When will we get back to ‘normal?’
If we make it through the disruptive shifts to our schedules and lives, there’s no signs things will return to “normal” any time soon – and we may need to return to full lockdowns if coronavirus gets worse in cold weather.
“There’s a possibility that the assault of the virus on our nation next winter will actually be even more difficult than the one we just went through,” CDC Director Robert Redfield told The Washington Post in April. Redfield also explained that flu season will hit hospitals and healthcare systems hard, creating a one-two punch that could create another spike in deaths and scarce resources.
Looking at countries that are opening again, it’s clear that as long as we don’t have a cure or a drug, the new “normal” is very different from our old lives. The Atlantic interviewed sources in China, Denmark, South Korea and other places that are ahead of the United States in fighting the virus, including Christopher Suzanne, an expat living in Wuhan who describes his “new normal:”

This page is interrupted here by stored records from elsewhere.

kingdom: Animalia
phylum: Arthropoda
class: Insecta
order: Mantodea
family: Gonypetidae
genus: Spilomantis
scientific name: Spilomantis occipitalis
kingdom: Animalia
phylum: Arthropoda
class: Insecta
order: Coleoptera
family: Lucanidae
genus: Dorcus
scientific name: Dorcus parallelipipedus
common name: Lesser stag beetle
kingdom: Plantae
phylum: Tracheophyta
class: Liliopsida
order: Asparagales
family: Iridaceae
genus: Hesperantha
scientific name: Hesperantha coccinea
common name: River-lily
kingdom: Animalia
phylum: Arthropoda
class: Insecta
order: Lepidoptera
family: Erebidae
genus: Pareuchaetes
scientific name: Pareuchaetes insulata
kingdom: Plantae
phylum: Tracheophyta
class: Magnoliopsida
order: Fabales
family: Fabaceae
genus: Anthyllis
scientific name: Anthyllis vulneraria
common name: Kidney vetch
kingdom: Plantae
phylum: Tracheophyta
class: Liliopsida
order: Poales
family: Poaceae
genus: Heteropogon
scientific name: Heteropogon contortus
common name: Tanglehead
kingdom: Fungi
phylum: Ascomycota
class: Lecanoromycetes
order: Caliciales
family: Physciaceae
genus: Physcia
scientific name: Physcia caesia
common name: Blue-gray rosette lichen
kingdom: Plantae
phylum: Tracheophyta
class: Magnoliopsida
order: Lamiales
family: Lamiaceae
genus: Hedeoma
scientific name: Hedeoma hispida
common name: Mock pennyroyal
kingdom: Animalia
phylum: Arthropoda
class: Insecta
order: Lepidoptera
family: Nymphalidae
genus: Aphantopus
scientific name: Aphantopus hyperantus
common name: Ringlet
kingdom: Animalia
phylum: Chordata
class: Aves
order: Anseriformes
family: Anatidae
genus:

In Wuhan, the city is coming alive again, Suzanne told me when I checked in with him this week. Trains, highways, and buses are humming anew and people venture out more. Yet many businesses have not reopened, many people (including Suzanne and his wife) are still working from home, many restaurants are still open only for takeout, and the local economy is still a shadow of its former self. “There’s a lot of traffic, but looking around, I just don’t know where these people are going,” he said.
“I don’t want people to think Wuhan is this booming city again, and everyone’s ready to go, and the economy is roaring,” he added. “No, it’s 20 to 30 percent open for business. Maybe 70 percent of people are outside.”
…
Suzanne said that although he’s still fearful of the virus, he “can’t be inside locked up” for long. Nevertheless, he’s not spending time with friends, in part because there are few places to meet, but also because everyone knows this ordeal isn’t over. The government is still sending texts with messages such as “‘wash your hands, be afraid, the second wave may be coming,’ so everyone is kind of expecting this second wave. And we definitely don’t want to be a part of it,” he explained.
We live in Kansas (Wyoming, South Dakota). Why is this all being driven by New York City’s experiences?
Epidemiologists tell us that the experiences of the places like New York, with dense populations and uncontrolled spread, predict what will happen in other places where the spread of the virus is more controlled.
As we write this, Iowa and Nebraska have jumped into the ranks of states with the fastest rate of increased cases — while New York remains the highest absolute value, because it has the highest population. Other high population centers are close behind.
The epidemiologists hope that Iowa’s per-capita rate slows. Per-capita cases and death rates are most informative, not absolute numbers.
On May 12, Dr. Fauci warned states reopening that “the consequences could be really serious” if they went ahead too early.